■ Your task:
Please list, in full, every line of the records below that contains the word "watch".

■ Entries provided:
----

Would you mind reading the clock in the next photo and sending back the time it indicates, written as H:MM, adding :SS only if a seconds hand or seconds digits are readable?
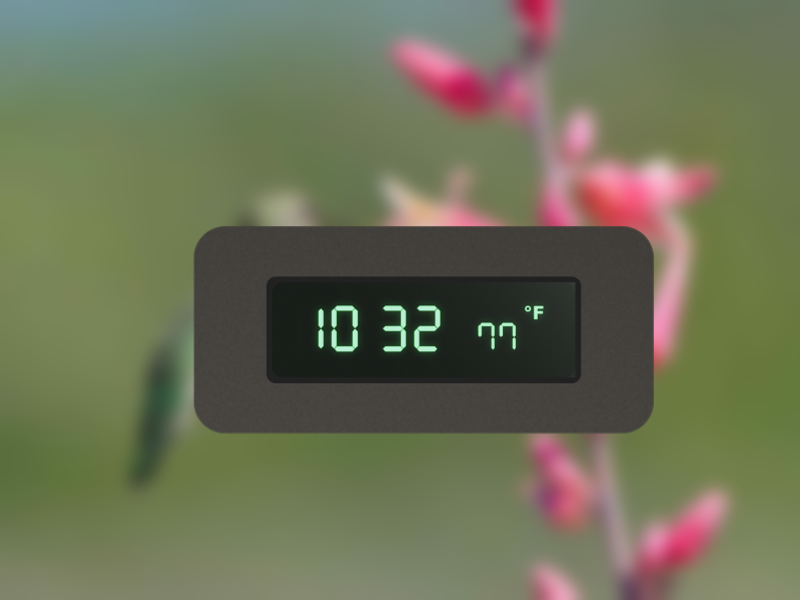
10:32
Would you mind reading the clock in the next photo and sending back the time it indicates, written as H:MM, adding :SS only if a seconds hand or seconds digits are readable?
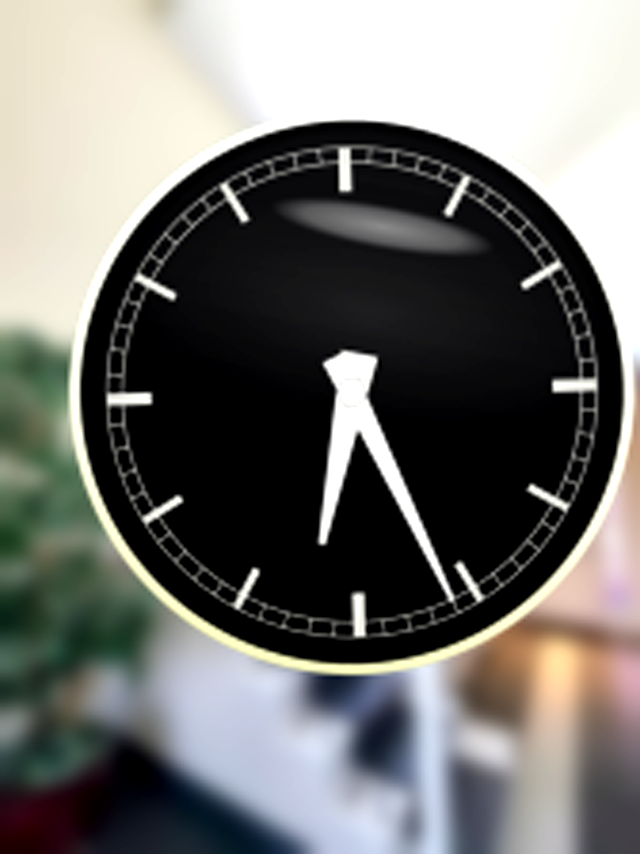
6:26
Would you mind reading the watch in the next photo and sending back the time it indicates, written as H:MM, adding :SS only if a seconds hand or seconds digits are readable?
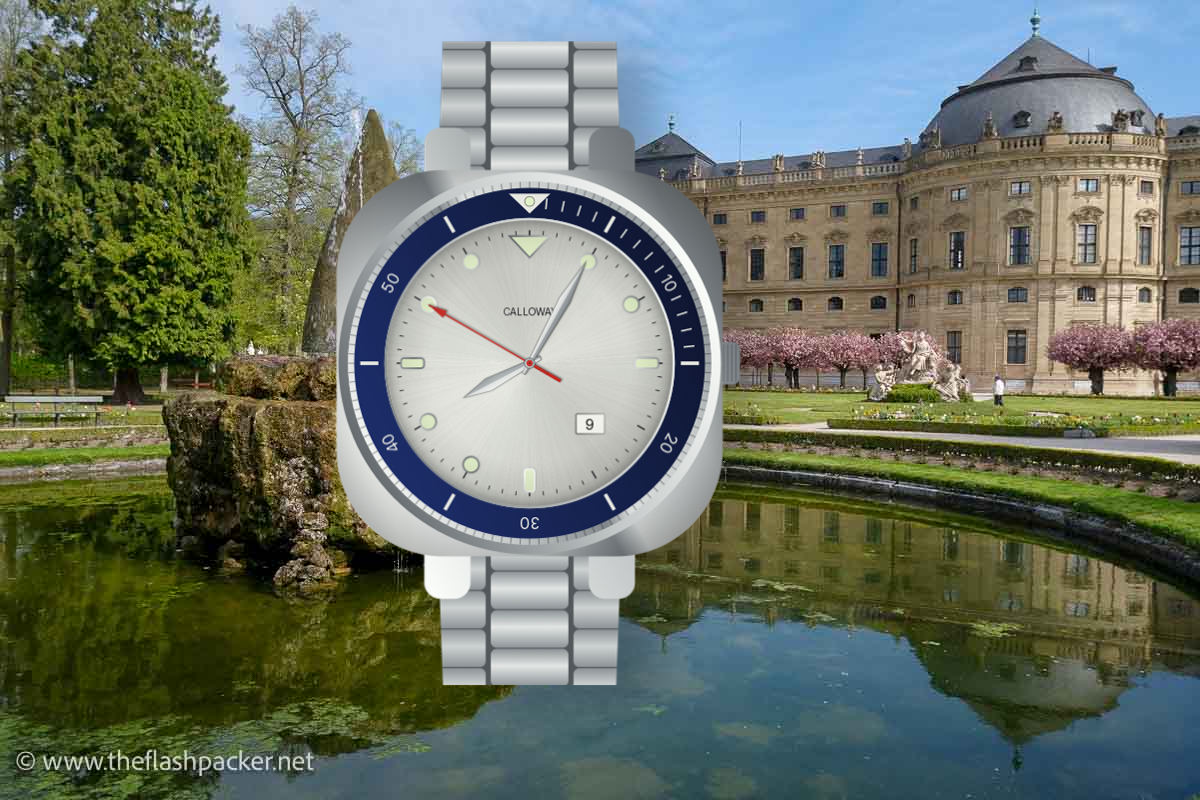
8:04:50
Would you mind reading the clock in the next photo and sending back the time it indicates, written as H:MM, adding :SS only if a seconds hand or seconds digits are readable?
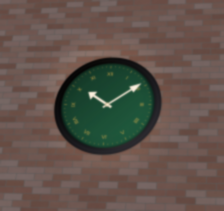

----

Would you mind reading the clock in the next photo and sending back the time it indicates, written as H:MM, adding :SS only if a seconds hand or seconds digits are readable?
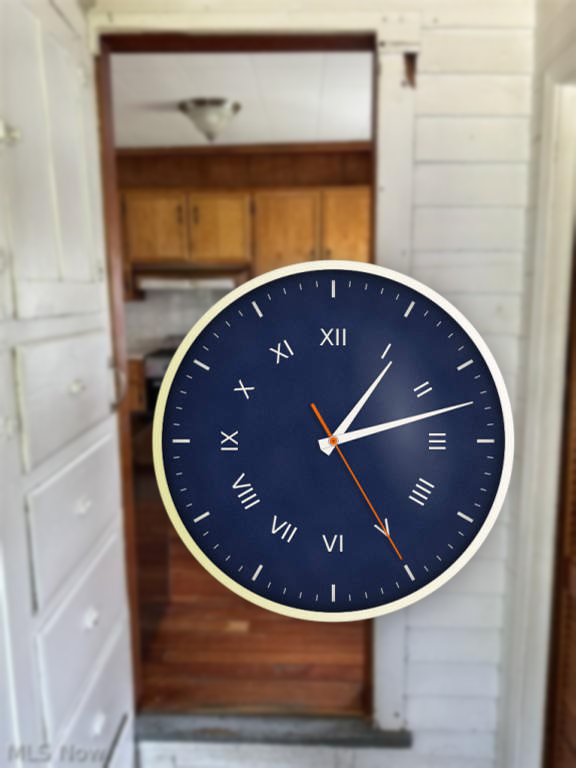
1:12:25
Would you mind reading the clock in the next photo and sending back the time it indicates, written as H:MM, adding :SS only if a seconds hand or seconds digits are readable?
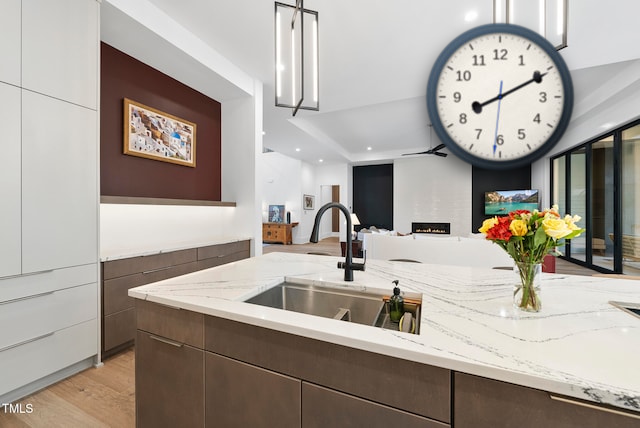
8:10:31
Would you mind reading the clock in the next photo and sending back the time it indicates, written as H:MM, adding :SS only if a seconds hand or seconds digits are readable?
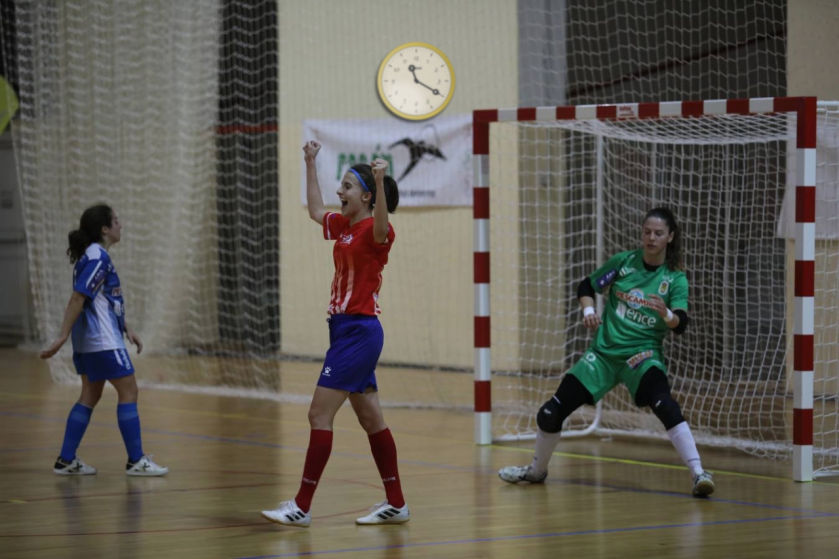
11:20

----

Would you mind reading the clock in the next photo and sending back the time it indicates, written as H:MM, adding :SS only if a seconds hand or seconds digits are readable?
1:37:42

----

■ Worked answer:
Would you mind reading the watch in the next photo and sending back the time it indicates, written as H:MM, adding :SS only if a seconds hand or seconds digits are readable?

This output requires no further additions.